Prairie Fires is perhaps most intriguing as a study of the complex relationship between a mother and a daughter who were inextricably linked from the moment that Rose Wilder was born in 1886 until Laura Ingalls Wilder died in 1957. Even after the mother died they were connected through the books that were republished repeatedly.

Sometimes it seems that the umbilical cord was never severed.

Rose Wilder Lane played a major role in the creation of her mother’s fictions, though she was never officially recognized as co-author. Only the name Laura Ingalls Wilder appears on the covers. Rose Wilder Lane’s name ought to appear there. So Prairie Fires suggests.

On the question of who wrote what, and who provided the primary engine of creativity, Fraser walks a fine line.

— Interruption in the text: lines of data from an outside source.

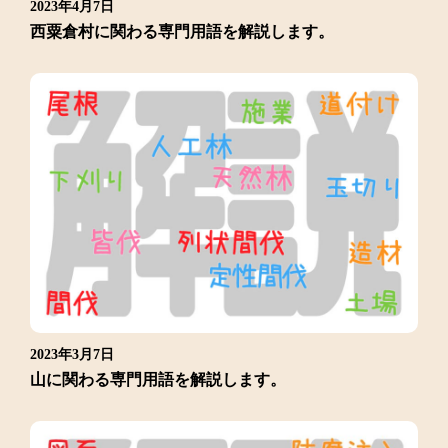
2023年4月7日
西粟倉村に関わる専門用語を解説します。
2023年3月7日
山に関わる専門用語を解説します。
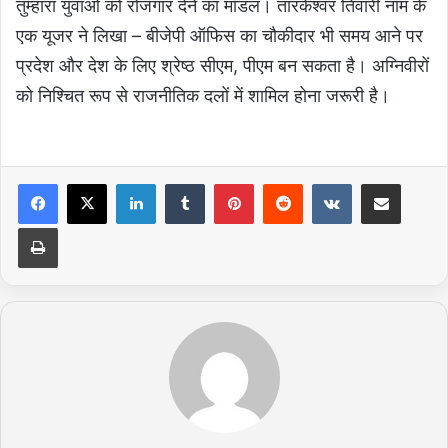
तुम्हारा युवाओं को रोजगार देने का मॉडल। तारकेश्वर तिवारी नाम के
एक यूजर ने लिखा – बीजेपी ऑफिस का चौकीदार भी समय आने पर
प्रदेश और देश के लिए श्रेष्ठ सीएम, पीएम बन सकता है। अग्निवीरों
को निश्चित रूप से राजनीतिक दलों में शामिल होना जरूरी है।
LinkedIn
Tumblr
Pinterest
Reddit
VKontakte
Share via Email
Print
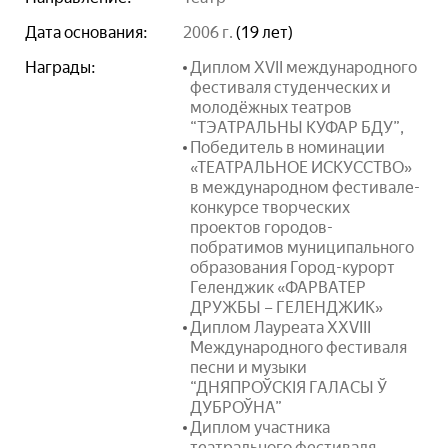
Дата основания:
2006 г.
(19 лет)
Награды:
Диплом XVII международного
фестиваля студенческих и
молодёжных театров
“ТЭАТРАЛЬНЫ КУФАР БДУ”,
Победитель в номинации
«ТЕАТРАЛЬНОЕ ИСКУССТВО»
в международном фестивале-
конкурсе творческих
проектов городов-
побратимов муниципального
образования Город-курорт
Геленджик «ФАРВАТЕР
ДРУЖБЫ – ГЕЛЕНДЖИК»
Диплом Лауреата XXVIII
Международного фестиваля
песни и музыки
“ДНЯПРОЎСКІЯ ГАЛАСЫ Ў
ДУБРОЎНА”
Диплом участника
театрального фестиваля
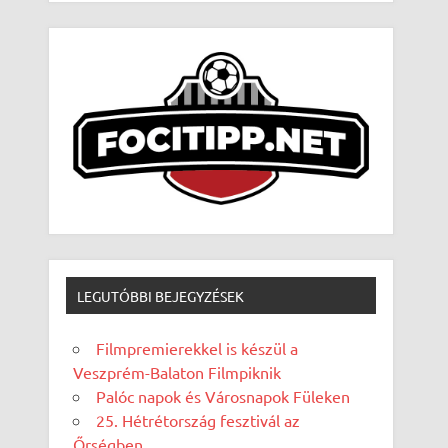
LEGUTÓBBI BEJEGYZÉSEK
Filmpremierekkel is készül a
Veszprém-Balaton Filmpiknik
Palóc napok és Városnapok Füleken
25. Hétrétország fesztivál az
Őrségben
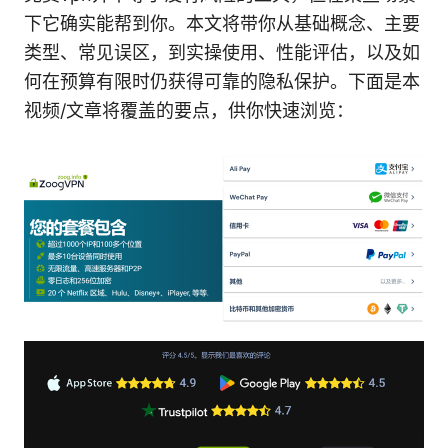
下它确实能帮到你。本文将带你从基础概念、主要
类型、常见误区，到实操使用、性能评估，以及如
何在预算有限时仍获得可靠的隐私保护。下面是本
视频/文章将覆盖的要点，供你快速浏览：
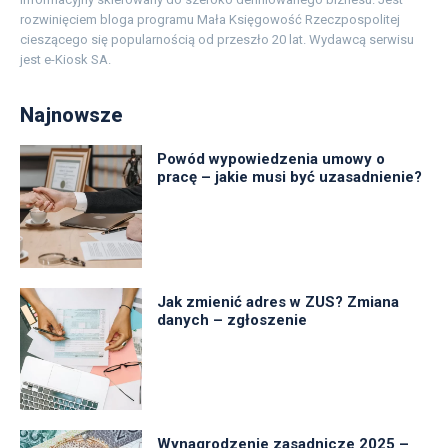
rozwinięciem bloga programu Mała Księgowość Rzeczpospolitej
cieszącego się popularnością od przeszło 20 lat. Wydawcą serwisu
jest e-Kiosk SA.
Najnowsze
Powód wypowiedzenia umowy o
pracę – jakie musi być uzasadnienie?
Jak zmienić adres w ZUS? Zmiana
danych – zgłoszenie
Wynagrodzenie zasadnicze 2025 –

On the one hand, she insists that  “Wilder’s writing was . . . uniquely her own,” and in the next breath she adds that it was “a product of collaboration with her daughter.”

Prairie Fires does not adequately make clear where the books are a cooperative enterprise between the two women and where they are uniquely the products of Laura Ingalls Wilder’s own memory, imagination, and labor.

Perhaps it does not matter, though Rose Wilder Lane is a curious figure in her own right, and her role in the Little House series ought to be more precisely defined.

Fraser explains that Lane wrote biographies of Jack London, Charlie Chaplin, and Henry Ford in which she blended fact and fiction and muddied the historical record.

Moreover, she points out that Lane invented stories about her mother’s life and times that are not to be trusted. The daughter made Native Americans more menacing than they were in realty and emphasized “Indian raids.”

In the pages of Prairie Fires, Laura Ingalls Wilder— the author and public figure—appears to be, to a large extent, an invention of her own daughter, who was a mythmaker par excellence.

Lane also had keen ideas about how to market and promote the Little House series of books, a fascinating story that Fraser relates.

A bit more psychoanalysis might have been helpful to readers. After all, Lane read Freud and Jung and applied their ideas in her biography of Jack London. Indeed, Jungian archetypes are all over the Little House series.

Fans will find plenty of reason, in the pages of Prairie Fires, to go on idolizing Wilder. There’s also information that makes her less than appealing, as, for example, when she wrote of the small frontier towns, “I didn’t care for all these people. I loved the prairie and the wild things that lived on it much better.”

That love of the prairie comes across loud and clear in all Wilder’s books.

Fraser’s big biography could keep a reader entertained during a long cold month of Sundays. No one will read this book in a single sitting. It’s meant to be savored.

The many roadside attractions take readers into the political, economic and literary history of the United from about 1880, near the end of “the frontier,” to the 1950s and the nuclear era. One can learn about Teddy Roosevelt and Willa Cather, Louisa May Alcott, the Depression of 1873 and the Panic of 1893.

Fraser is too smart and too well informed to present a sanitized portrait of Wilder. She also recognizes that the Little House series occupies a pivotal place in popular American culture. “Whether you find the books an inspiration or a provocation,” she writes, “they’re a significant part of our history.”

In that regard, Wilder joins the company of Stowe, Steinbeck, Twain, and Henry James.